### RECORD EXCERPTS

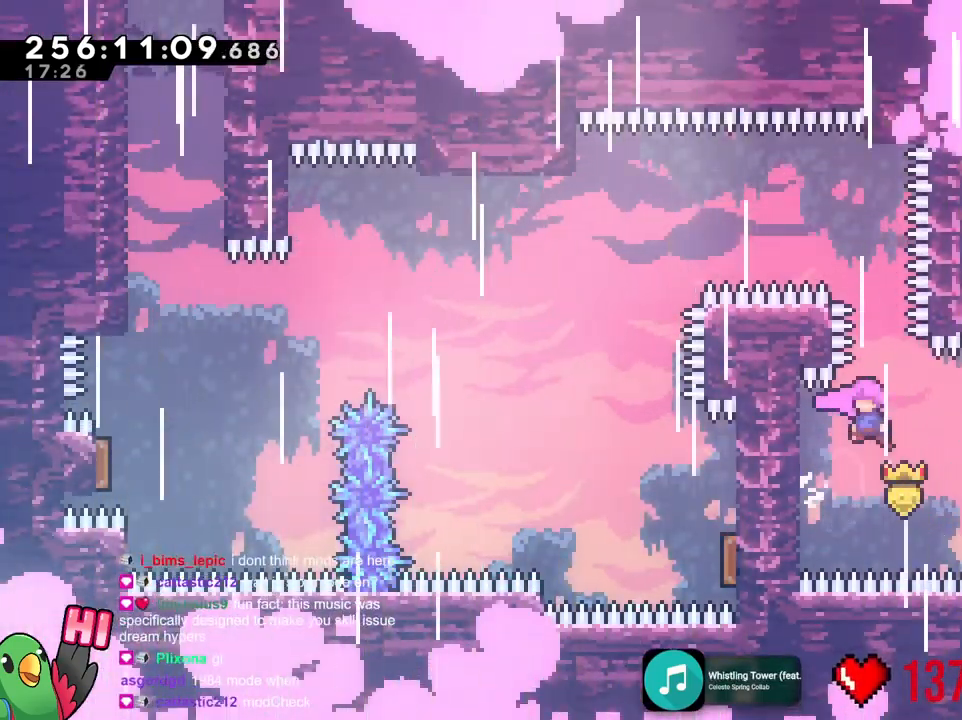
{"buttons": [], "left_stick": "left", "right_stick": "center", "events": [[17, "left_stick", "up"], [284, "left_stick", "center"], [351, "left_stick", "left"]]}
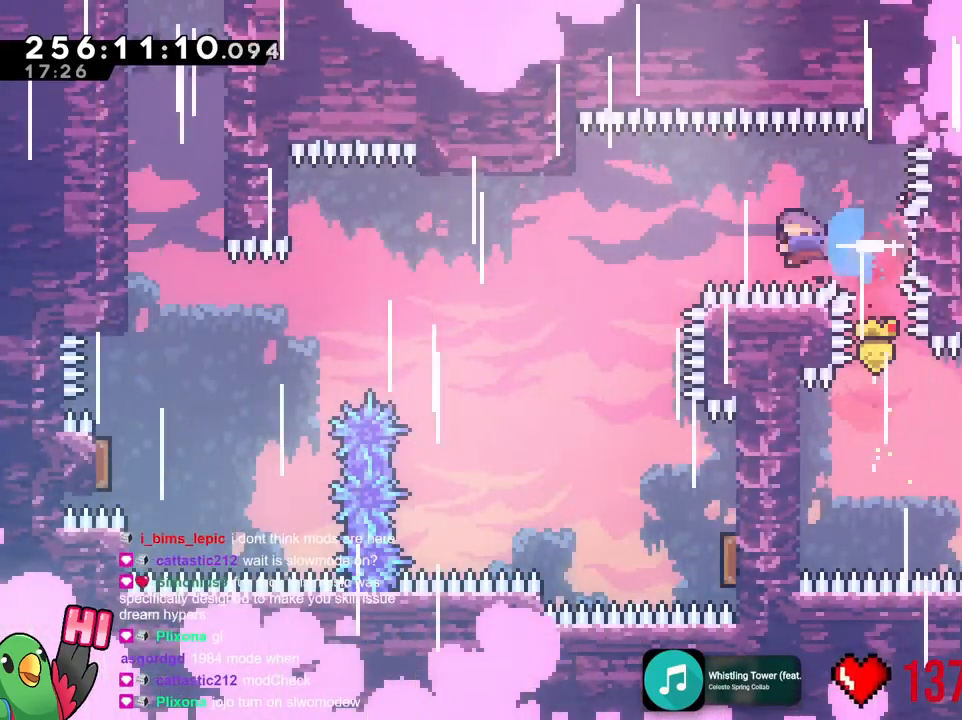
{"buttons": [], "left_stick": "right", "right_stick": "center", "events": [[117, "left_stick", "right"]]}
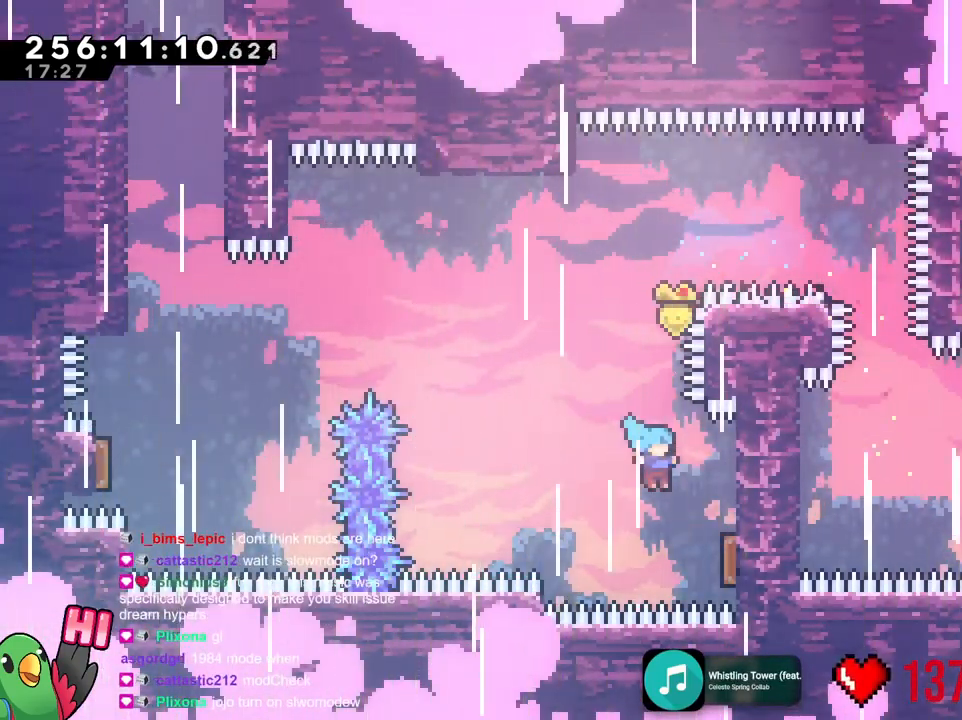
{"buttons": [], "left_stick": "right", "right_stick": "center", "events": []}
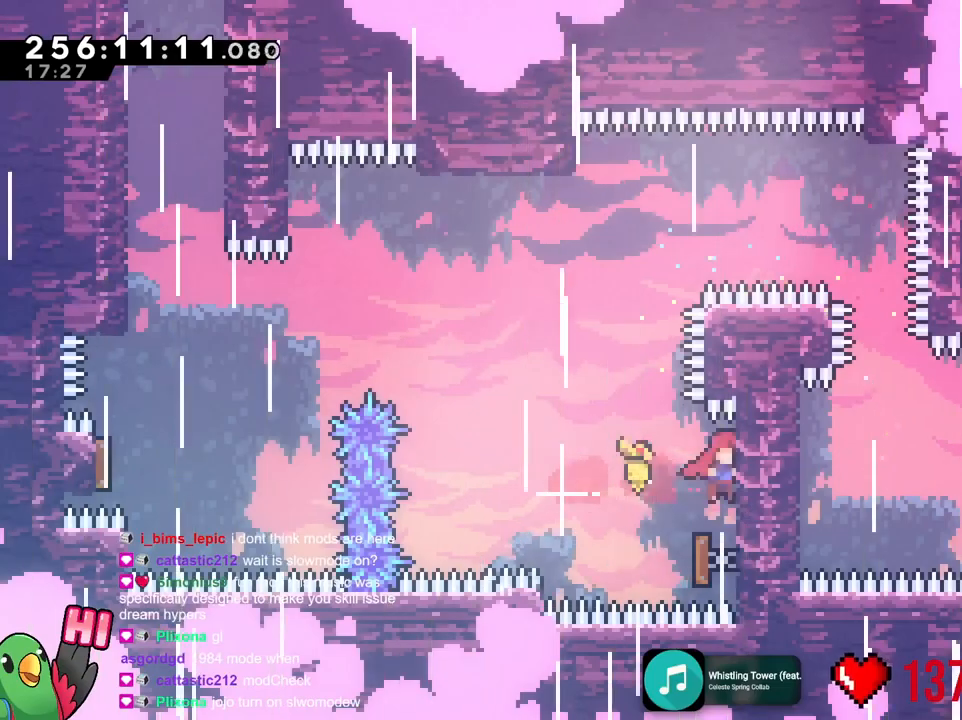
{"buttons": [], "left_stick": "up-left", "right_stick": "center", "events": [[200, "left_stick", "center"], [250, "left_stick", "up-left"]]}
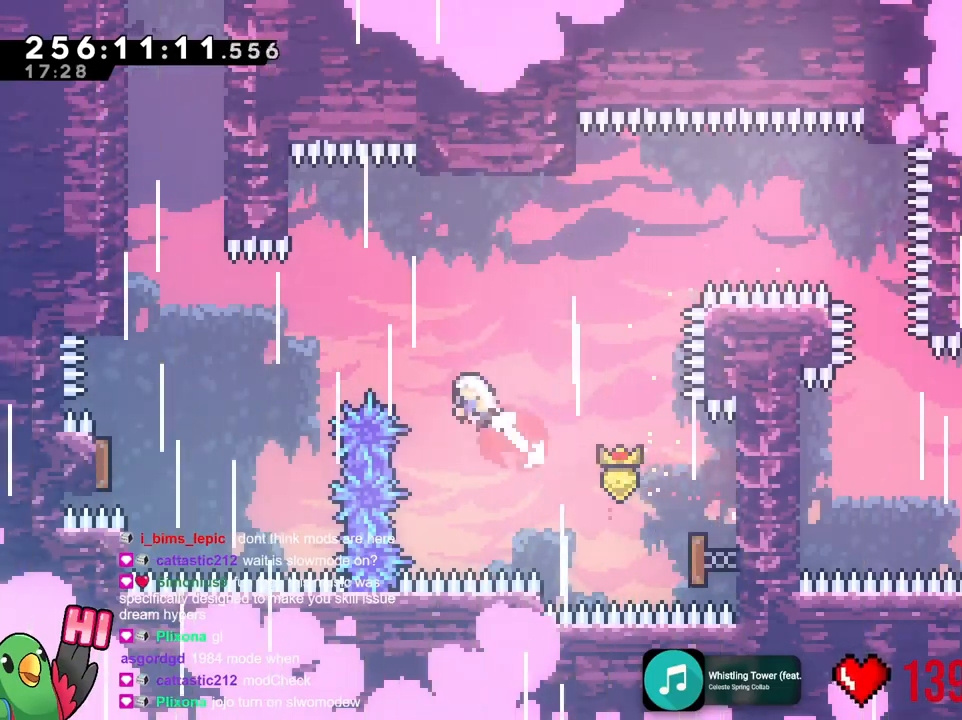
{"buttons": [], "left_stick": "left", "right_stick": "center", "events": [[100, "left_stick", "left"]]}
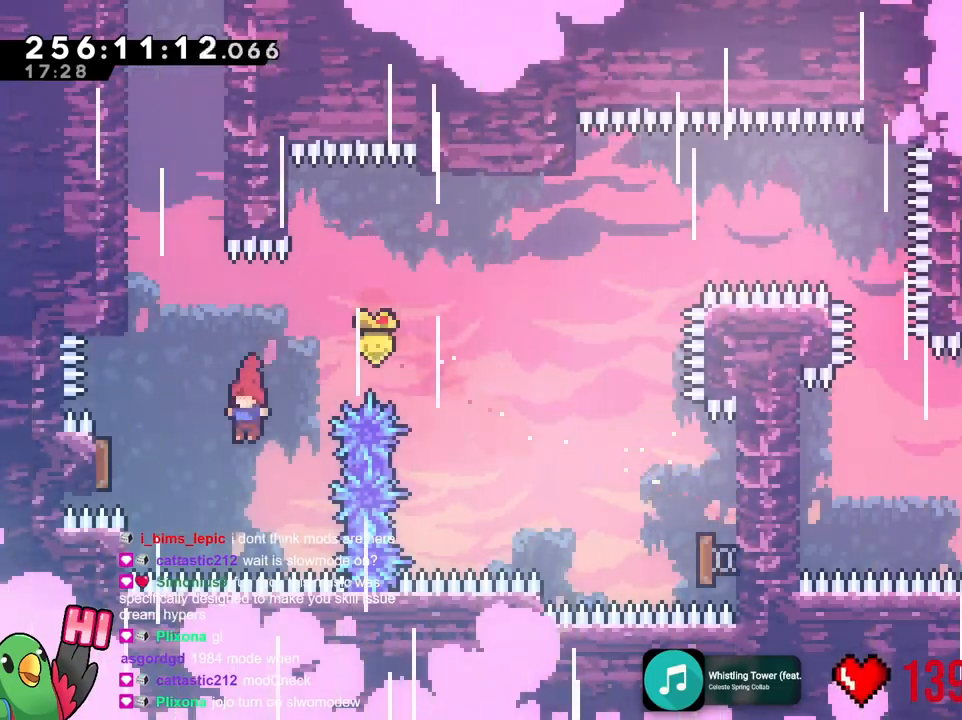
{"buttons": [], "left_stick": "up-left", "right_stick": "center", "events": [[317, "left_stick", "up-left"]]}
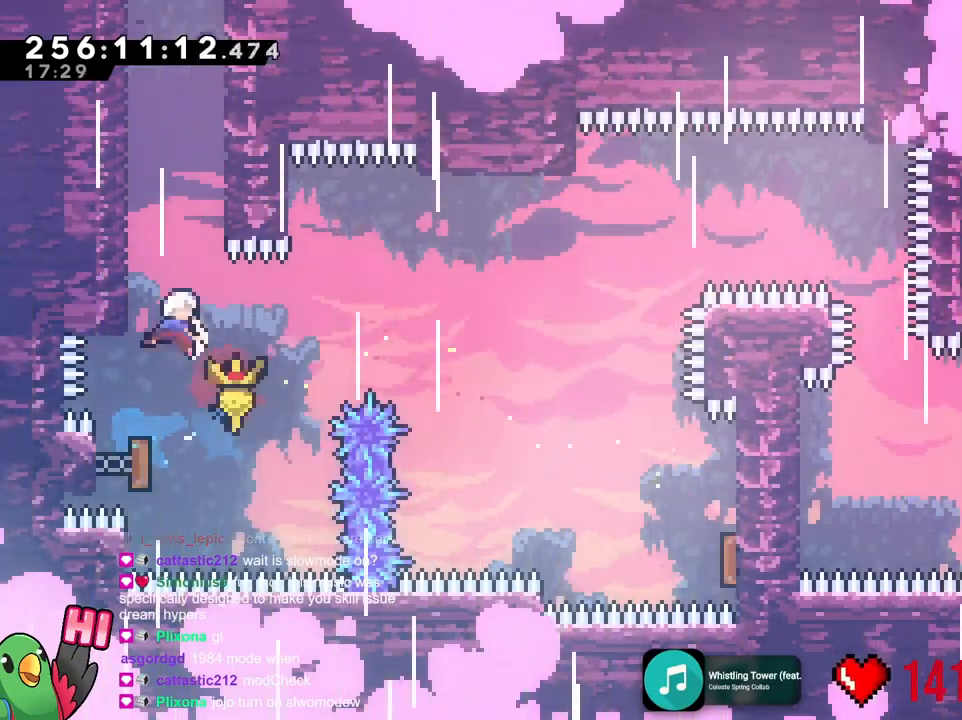
{"buttons": [], "left_stick": "left", "right_stick": "center", "events": [[217, "left_stick", "right"], [468, "left_stick", "left"]]}
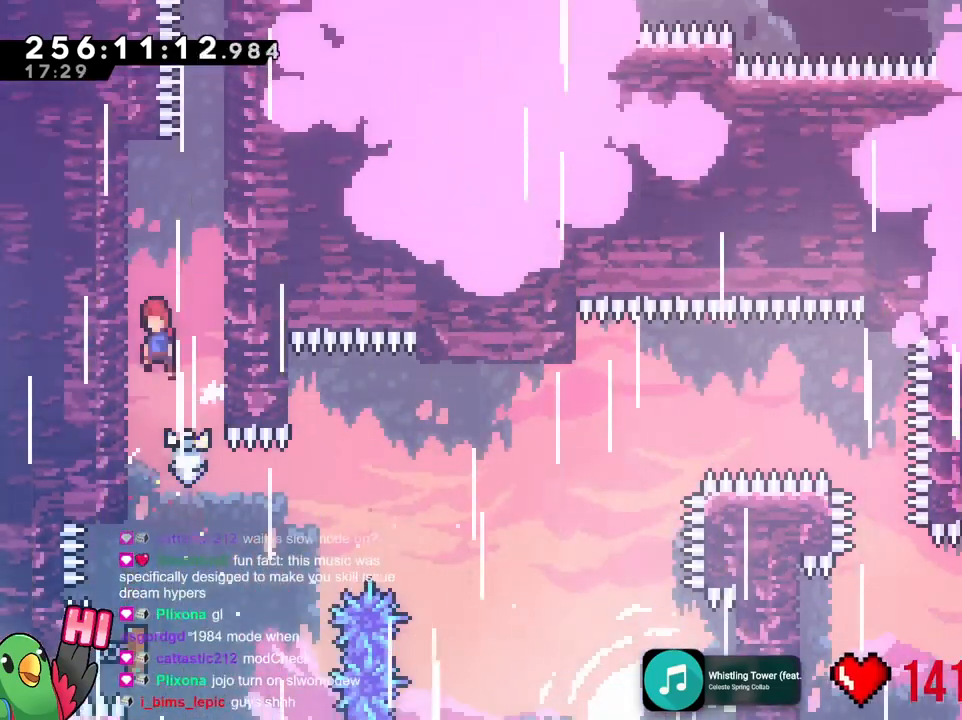
{"buttons": [], "left_stick": "right", "right_stick": "center"}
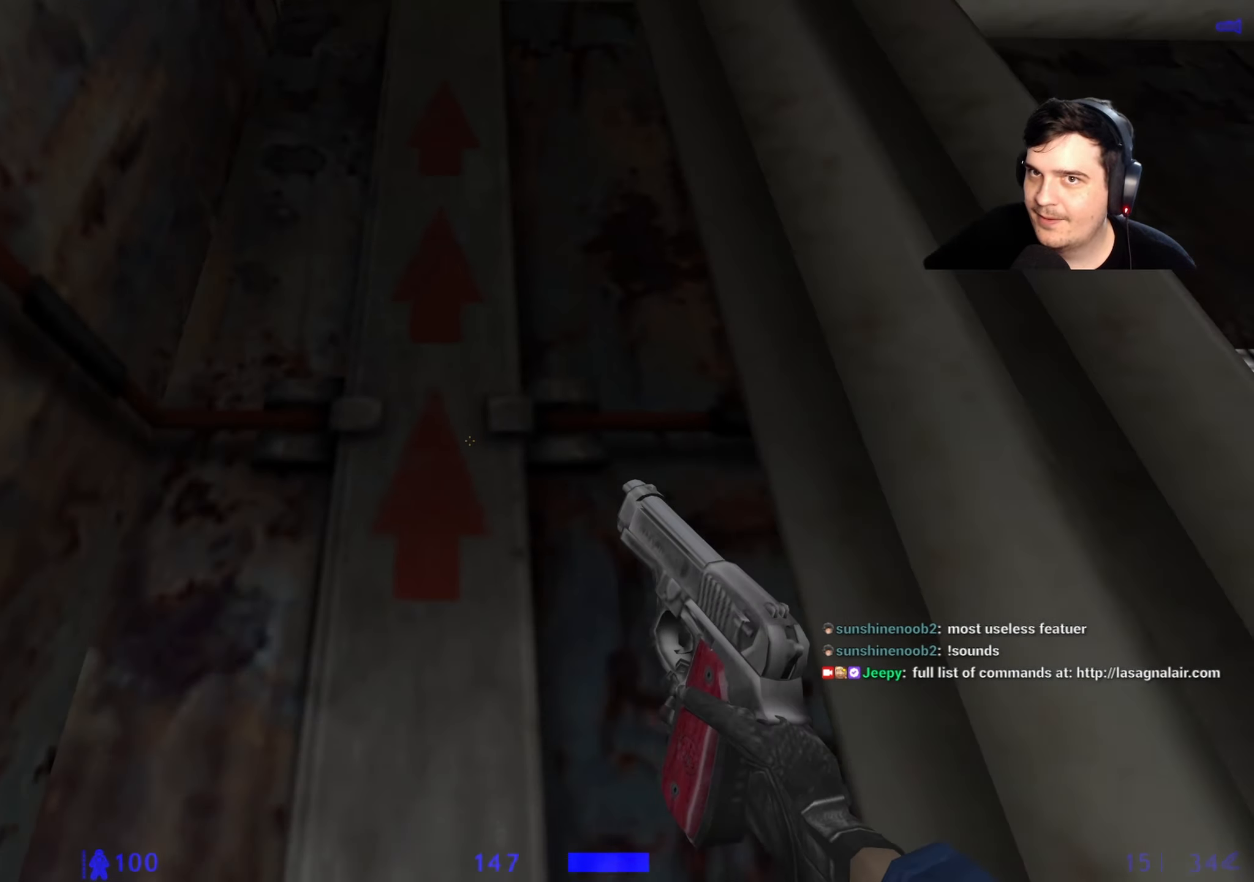
Gameplay with keyboard and mouse; each line is a JSON object with the keys held at the frame after it. "events" lists presses ("down") and releases ("up") of "1", "2", "3", "4", "5", "a", "alt", "c", "caps_lock", "ctrl", "d", "e", "f", "g", "q", "r", "s", "shift", "space", "t", "tab", "v", "w", "x" and "z" between this image and that frame as [ms after this image, input, new state], when the widget could be followed in between. No other keys are recorded. Mouse buttons are not recorded. Not read: mouse_move.
{"keys": ["w"], "events": [[233, "w", "down"]]}
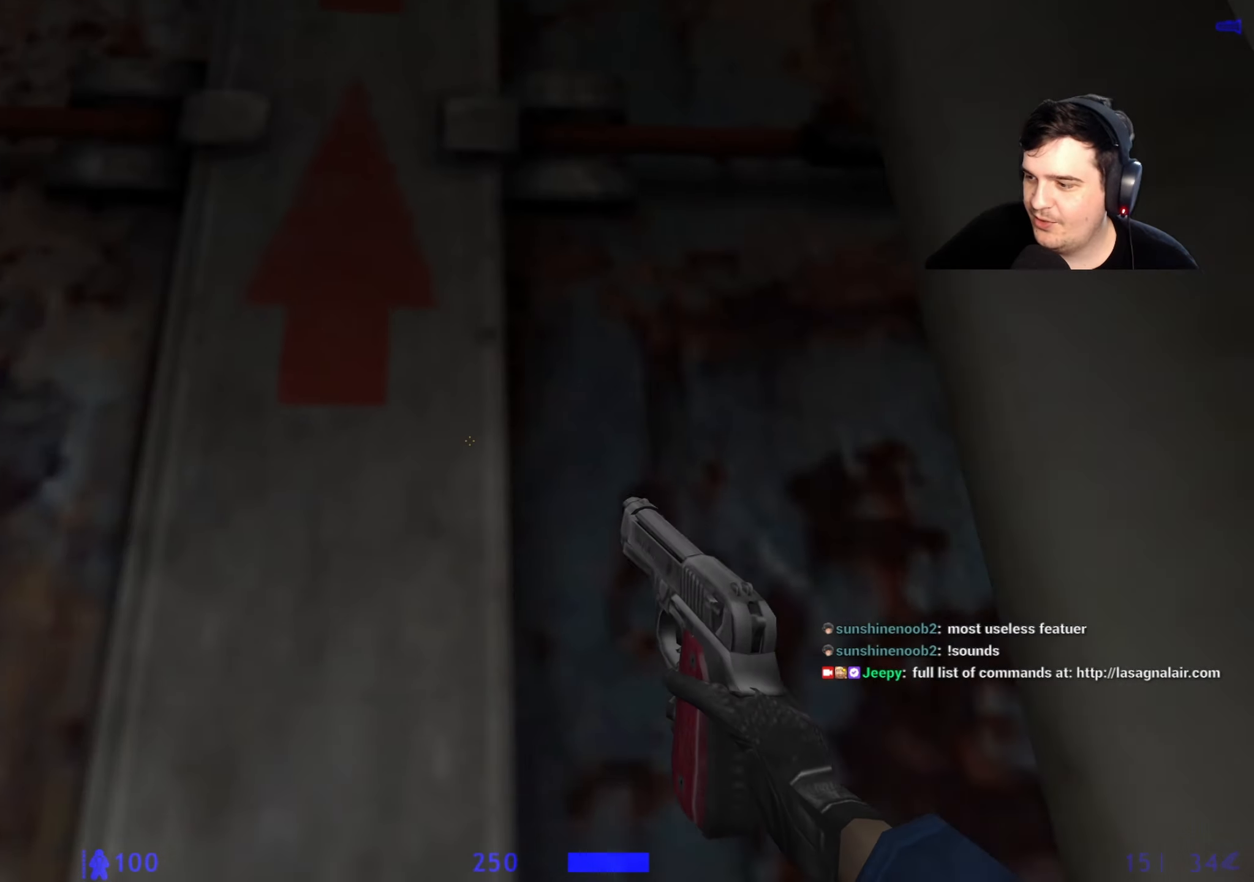
{"keys": ["shift", "space", "w"], "events": [[67, "x", "down"], [250, "x", "up"], [483, "shift", "down"], [483, "space", "down"]]}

### ASSIGNMENT
Check each line above for the word "keys", and copy the lines where it appears.

### COMPLETED EXERCISE
Gameplay with keyboard and mouse; each line is a JSON object with the keys held at the frame after it. "events" lists presses ("down") and releases ("up") of "1", "2", "3", "4", "5", "a", "alt", "c", "caps_lock", "ctrl", "d", "e", "f", "g", "q", "r", "s", "shift", "space", "t", "tab", "v", "w", "x" and "z" between this image and that frame as [ms after this image, input, new state], when the widget could be followed in between. No other keys are recorded. Mouse buttons are not recorded. Not read: mouse_move.
{"keys": ["w"], "events": [[233, "w", "down"]]}
{"keys": ["shift", "space", "w"], "events": [[67, "x", "down"], [250, "x", "up"], [483, "shift", "down"], [483, "space", "down"]]}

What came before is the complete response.